We may generalize Diophantus's solution to solve the problem for any given square, which we will represent algebraically as a^{2}. Also, since Diophantus refers to an arbitrary multiple of x, we will take the arbitrary multiple to be tx. Then:
 $$\begin{align}
& (tx-a)^2 = a^2-x^2\\
\Rightarrow\ \ & t^2x^2-2atx+a^2 = a^2-x^2\\
\Rightarrow\ \ & x^2(t^2+1) = 2atx\\
\Rightarrow\ \ & x = \frac{2at}{t^2+1}\text{ or }x=0.\\
\end{align}$$
Therefore, we find that one of the summands is $x^2=\left(\tfrac{2at}{t^2+1}\right)^2$ and the other is $(tx-a)^2=\left(\tfrac{a(t^2-1)}{t^2+1}\right)^2$. The sum of these numbers is $a^2$ and each summand is a square.
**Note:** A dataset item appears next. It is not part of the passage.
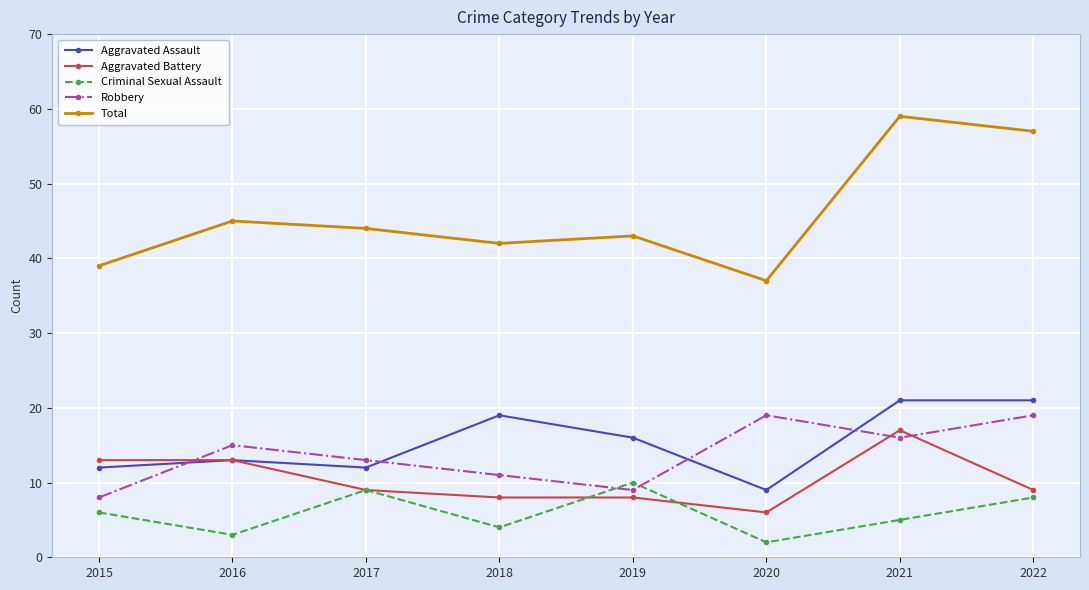

What is the greatest value displayed?

59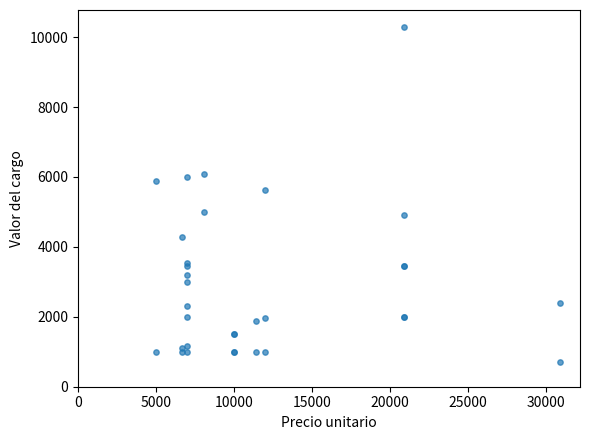

What Y value in the scatter plot is closest to 5498?

5614.0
Geometrically, we have intersected the circle x^{2} + y^{2} = a^{2} with the line y = tx − a, as shown in the adjacent diagram. Writing the lengths, OB, OA, and AB, of the sides of triangle OAB as an ordered tuple, we obtain the triple
$\left[ a; \frac{2at}{t^2+1}; \frac{a(t^2-1)}{t^2+1}\right]$.

The specific result obtained by Diophantus may be obtained by taking a = 4 and t = 2:
$\left[ a; \frac{2at}{t^2+1}; \frac{a(t^2-1)}{t^2+1}\right] =\left[ \frac{20}{5};\frac{16}{5};\frac{12}{5} \right]=\frac{4}{5} \left[5;4;3\right].$
We see that Diophantus' particular solution is in fact a subtly disguised (3, 4, 5) triple. However, as the triple will always be rational as long as a and t are rational, we can obtain an infinity of rational triples by changing the value of t, and hence changing the value of the arbitrary multiple of x.

This algebraic solution needs only one additional step to arrive at the Platonic sequence $[\tfrac{t^2+1}{2};t;\tfrac{t^2-1}{2}]$ and that is to multiply all sides of the above triple by a factor $\quad \tfrac{t^2+1}{2a}$. Notice also that if a = 1, the sides [OB, OA, AB] reduce to
 $\left[ 1; \frac{2t}{t^2+1}; \frac{t^2-1}{t^2+1}\right].$

In modern notation this is just $(1,\sin\theta,\cos\theta),$ for θ shown in the above graph, written in terms of the cotangent t of θ/2. In the particular example given by Diophantus, t has a value of 2, the arbitrary multiplier of x. Upon clearing denominators, this expression will generate Pythagorean triples. Intriguingly, the arbitrary multiplier of x has become the cornerstone of the generator expression(s).

Diophantus II.IX reaches the same solution by an even quicker route which is very similar to the 'generalized solution' above. Once again the problem is to divide 16 into two squares.

Let the first number be N and the second an arbitrary multiple of N diminished by the root (of) 16. For example 2N − 4. Then:
 $$\begin{align}
& N^2 + (2N - 4)^2 = 16\\
\Rightarrow\ \ & 5N^2+16-16N = 16\\
\Rightarrow\ \ & 5N^2 = 16N\\
\Rightarrow\ \ & N = \frac{16}{5}\\
\end{align}$$

Fermat's famous comment which later became Fermat's Last Theorem appears sandwiched between 'Quaestio VIII' and 'Quaestio IX' on page 61 of a 1670 edition of Arithmetica.